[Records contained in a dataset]
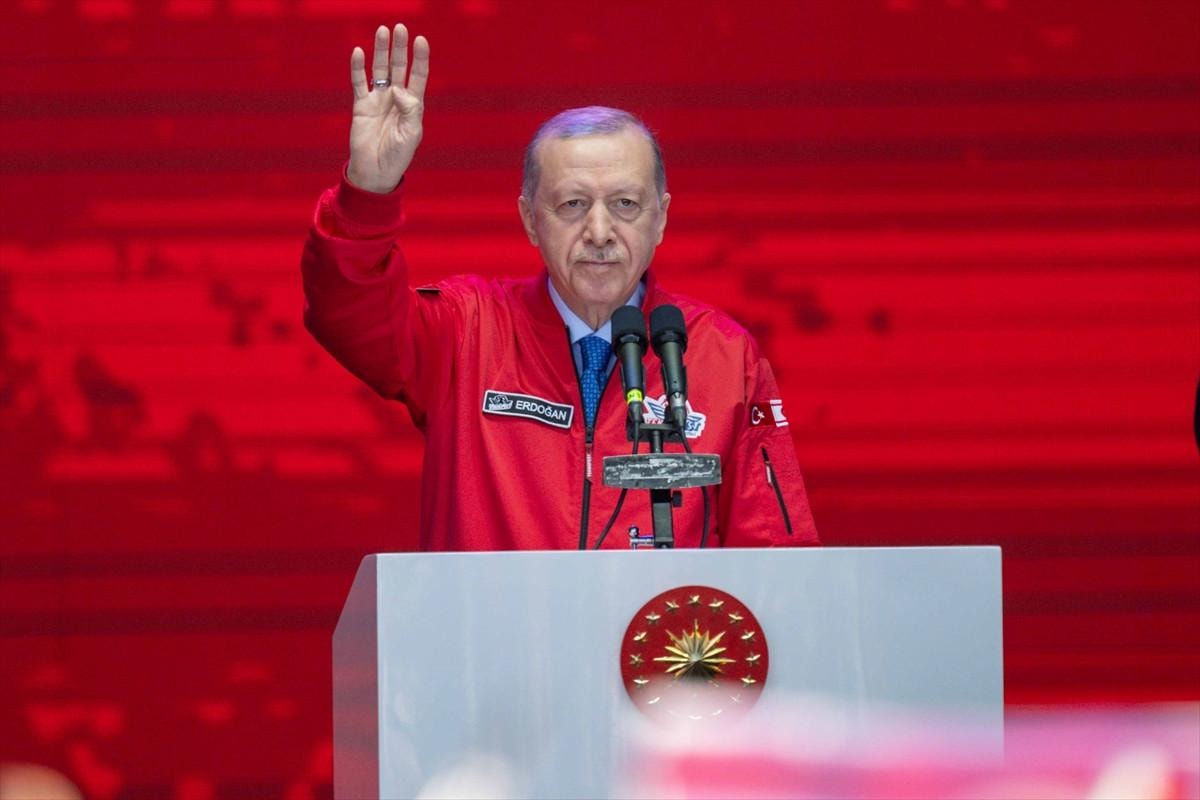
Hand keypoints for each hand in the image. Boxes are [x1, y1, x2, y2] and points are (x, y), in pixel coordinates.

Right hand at [346, 24, 429, 193]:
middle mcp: (396, 98)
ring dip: (381, 51)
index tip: (421, 40)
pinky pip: (359, 82)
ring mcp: (378, 100)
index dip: (420, 58)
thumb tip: (399, 89)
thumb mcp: (411, 134)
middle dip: (400, 48)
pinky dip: (357, 67)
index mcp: (412, 105)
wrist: (375, 171)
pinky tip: (358, 52)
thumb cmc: (397, 156)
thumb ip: (410, 110)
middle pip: (399, 67)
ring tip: (382, 31)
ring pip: (379, 69)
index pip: (418, 76)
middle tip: (400, 27)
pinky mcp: (361, 105)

THE PROBLEM:
Any pictures should be dropped; transcribe the rest of the records above exactly.

ANSWER BOX:
Hand keypoints for each hand in the image. Boxes are [x1, y1, x2, y2] and points are (x, y), in pixel coordinates.

Right hand at [346, 24, 429, 193]:
middle mcp: (396, 98)
ring dip: (381, 51)
index tip: (421, 40)
pinky pip: (359, 82)
ring mcp: (378, 100)
index dip: (420, 58)
thumb tip: (399, 89)
thumb mcp: (411, 134)
middle dip: (400, 48)
pinky dip: (357, 67)
index mcp: (412, 105)
wrist: (375, 171)
pinky tip: (358, 52)
thumb cmc: (397, 156)
thumb ip: (410, 110)
middle pip: (399, 67)
ring tip: (382, 31)
ring pip: (379, 69)
index pip: (418, 76)
middle tip: (400, 27)
pinky mcp: (361, 105)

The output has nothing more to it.